Stored dataset items =
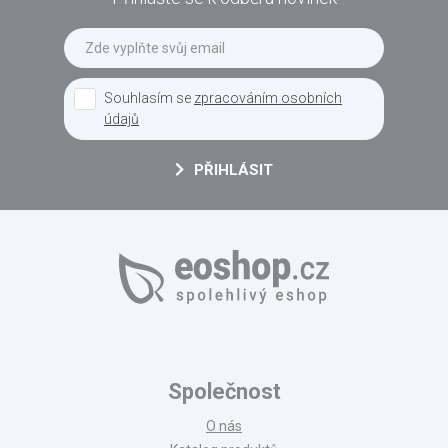
Souhlasím se
zpracováním osobních
údajů
PŘIHLÁSIT
Společnost
O nás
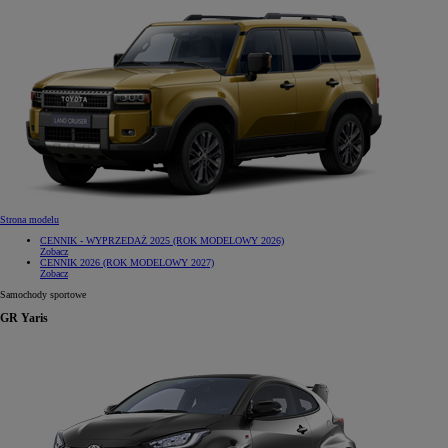
Strona modelu
CENNIK - WYPRZEDAŻ 2025 (ROK MODELOWY 2026)
Zobacz
CENNIK 2026 (ROK MODELOWY 2027)
Zobacz
Samochody sportowe
GR Yaris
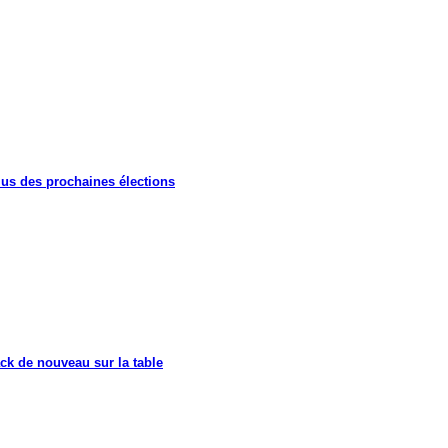
lus des prochaines élections
ck de nouveau sur la table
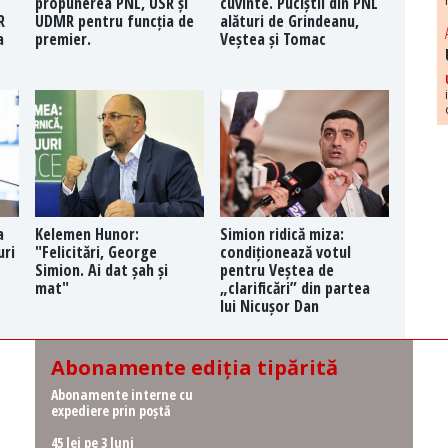
propunerea PNL, USR și
cuvinte. Puciștii din PNL
R
UDMR pentru funcția de
alături de Grindeanu,
a
premier.
Veștea și Tomac
a
Kelemen Hunor:
Simion ridică miza:
uri
"Felicitări, George
condiționează votul
Simion. Ai dat șah și
pentru Veștea de
mat"
„clarificări” din partea
lui Nicușor Dan
Abonamente ediția tipărită
Abonamente interne cu
expediere prin poștă
45 lei pe 3 luni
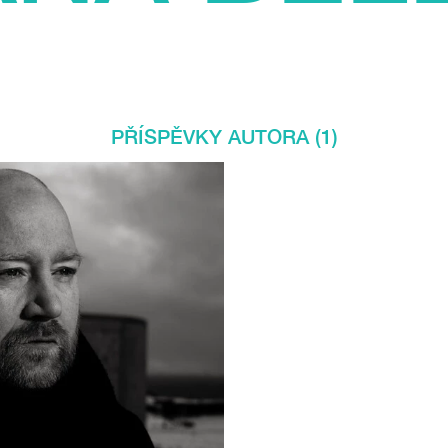
PŘÍSPĚVKY AUTORA (1)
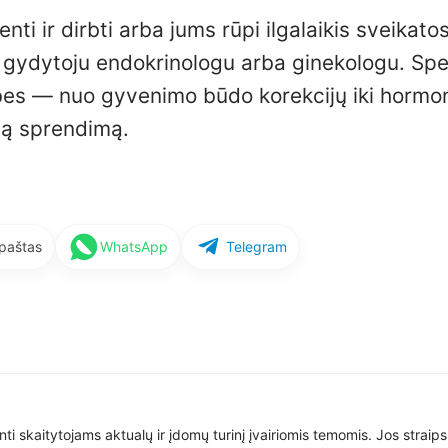
 ir dirbti arba jums rūpi ilgalaikis sveikatos
gydytoju endokrinologu arba ginekologu. Spec
mybes — nuo gyvenimo būdo korekcijų iki hormo
sią sprendimą.
 paštas
WhatsApp
Telegram
nti skaitytojams aktualų ir įdomų turinį įvairiomis temomis. Jos straip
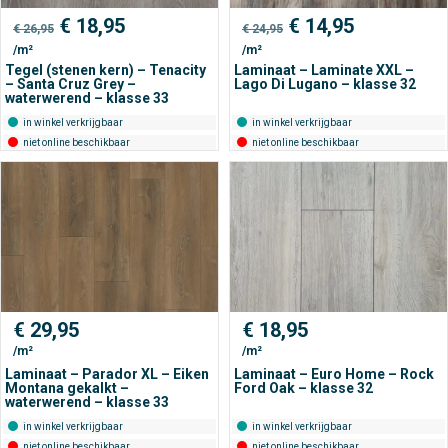
Oorspronkelijke
Huidige
Oorspronkelijke
Huidige
€
18,95
€
14,95
€
26,95
€
24,95
prijs
prijs
prijs
prijs
/m²
/m²
was:
is:
was:
is:
€ 26,95.
€ 18,95.
€ 24,95.
€ 14,95.
Tegel (stenen kern) – Tenacity
Laminaat – Laminate XXL –
– Santa Cruz Grey –
Lago Di Lugano – klasse 32
waterwerend – klasse 33
in winkel verkrijgbaar
in winkel verkrijgbaar
niet online beschikbaar
niet online beschikbaar
€
29,95
€
18,95
/m²
/m²
Laminaat – Parador XL – Eiken
Laminaat – Euro Home – Rock
Montana gekalkt –
Ford Oak – klasse 32
waterwerend – klasse 33
in winkel verkrijgbaar
in winkel verkrijgbaar
niet online beschikbaar
niet online beschikbaar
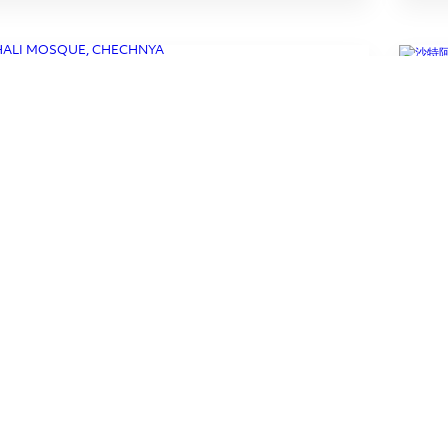
SHALI MOSQUE, CHECHNYA
SUBSCRIBE TO OUR NEWSLETTER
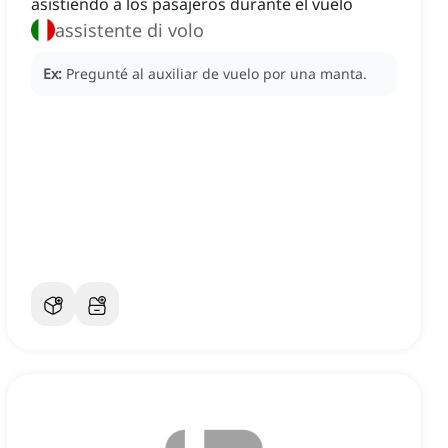
asistiendo a los pasajeros durante el vuelo
assistente di volo
Ex:
Pregunté al auxiliar de vuelo por una manta.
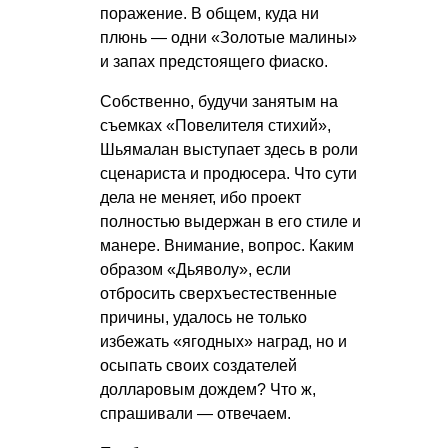
поражение. В общем, куда ни
плюнь — одни «Золотые малины»
и запах предстоящего фиаско.
Собственно, будучи занятым на
съемках «Повелителя стихий»,
Шьямалан выступает здесь в роли
сценариста и продюсера. Что сути
дела не меняет, ибо проект
полностью выдержан в его стиле и
манере. Внимание, вопрос. Каким
образом «Дьяволу», если
отбросить сверхъестественные
причины, удалось не только
избежать «ягодных» наград, но и
осыпать своих создателей
долларовым дождем? Что ж,
спрашивали — отвечаем.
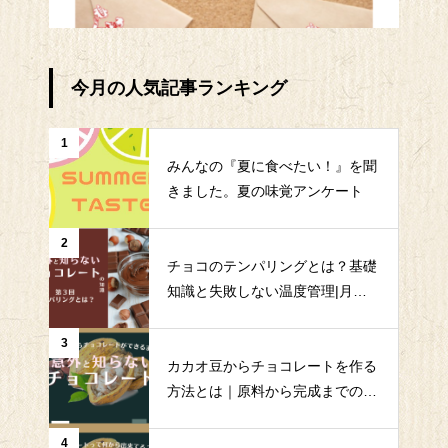
今月の人気記事ランキング
1
みんなの『夏に食べたい！』を聞
きました。夏の味覚アンケート
2
チョコのテンパリングとは？基礎
知識と失敗しない温度管理|月島
食品｜QMS
3
カカオ豆からチョコレートを作る
方法とは｜原料から完成までの全
工程を解説|月島食品｜QMS
4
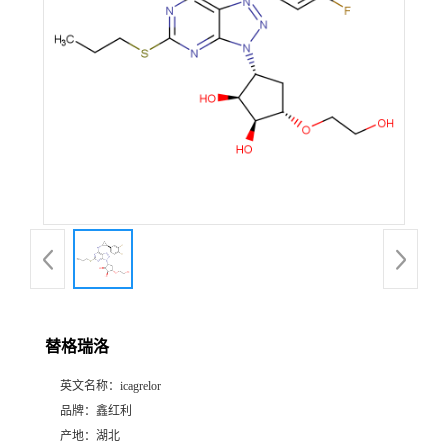
替格瑞洛
英文名称：
icagrelor
品牌：
鑫红利
产地：
湖北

Problem details =
Return the entries exactly as given. Do not include pictures.

Output for this exercise =
Souhlasím se
zpracováním osobních
údajů
PŘIHLÁSIT
Společnost
O nás
Strona modelu
CENNIK - WYPRZEDAŻ 2025 (ROK MODELOWY 2026)
Zobacz
CENNIK 2026 (ROK MODELOWY 2027)
Zobacz
Samochody sportowe
GR Yaris
lus des prochaines élections
ck de nouveau sur la table
propunerea PNL, USR și
cuvinte. Puciștii din PNL
R
UDMR pentru funcția de
alături de Grindeanu,
a
premier.
Veștea și Tomac
a
Kelemen Hunor:
Simion ridică miza:
uri
"Felicitări, George
condiționează votul
Simion. Ai dat șah și
pentru Veștea de
mat"
„clarificări” din partea
lui Nicușor Dan
Abonamente ediția tipărită
Abonamente interne cu
expediere prin poștă
45 lei pe 3 luni
PŘÍSPĚVKY AUTORA (1)
 ir dirbti arba jums rūpi ilgalaikis sveikatos
gydytoju endokrinologu arba ginekologu. Spec
mybes — nuo gyvenimo būdo korekcijų iki hormo
sią sprendimą.
 paštas
WhatsApp
Telegram
nti skaitytojams aktualų ir įdomų turinį įvairiomis temomis. Jos straip
Oorspronkelijke
Huidige
Oorspronkelijke
Huidige
€
18,95
€
14,95
€
26,95
€
24,95
prijs
prijs
prijs
prijs
/m²
/m²
was:
is:
was:
is:
€ 26,95.
€ 18,95.
€ 24,95.
€ 14,95.
Tegel (stenen kern) – Tenacity
Laminaat – Laminate XXL –
– Santa Cruz Grey –
Lago Di Lugano – klasse 32
waterwerend – klasse 33
in winkel verkrijgbaar
in winkel verkrijgbaar
niet online beschikbaar
niet online beschikbaar
€
29,95
€
18,95
/m²
/m²
Laminaat – Parador XL – Eiken
Laminaat – Euro Home – Rock
Montana gekalkt –
Ford Oak – klasse 32
waterwerend – klasse 33
in winkel verkrijgbaar
in winkel verkrijgbaar
niet online beschikbaar
niet online beschikbaar
SHALI MOSQUE, CHECHNYA
SUBSCRIBE TO OUR NEWSLETTER
asistiendo a los pasajeros durante el vuelo
assistente di volo
Ex:
Pregunté al auxiliar de vuelo por una manta.
поражение. В общем, куда ни
плюнь — одни «Золотые малины»
и запах предстоящего фиаско.
Собственно, будучи занятым на
съемках «Повелителя стихий»,
Шьямалан выступает здесь в роли
сценариста и продюсера. Что сути
дела не меняет, ибо проект
полностью выдержан в его стиле и
манере. Внимание, вопрос. Каким
образом «Дьяволу», если
отбросить сверхъестественные
причины, удалось не только
избежать «ягодных» наград, но и
осыпать своих создателей
долларовым дождем? Что ж,
спрашивали — отвечаем.
今月の人気記事ランキング
1
みんなの『夏に食べたい！』を聞
きました。夏の味覚アンケート
2
チョコのテンパリングとは？基礎
知識と失敗しない温度管理|月島
食品｜QMS
3
カカオ豆からチョコレートを作る
方法とは｜原料から完成までの全
工程を解説|月島食品｜QMS
4
替格瑞洛
英文名称：
icagrelor
品牌：
鑫红利
产地：
湖北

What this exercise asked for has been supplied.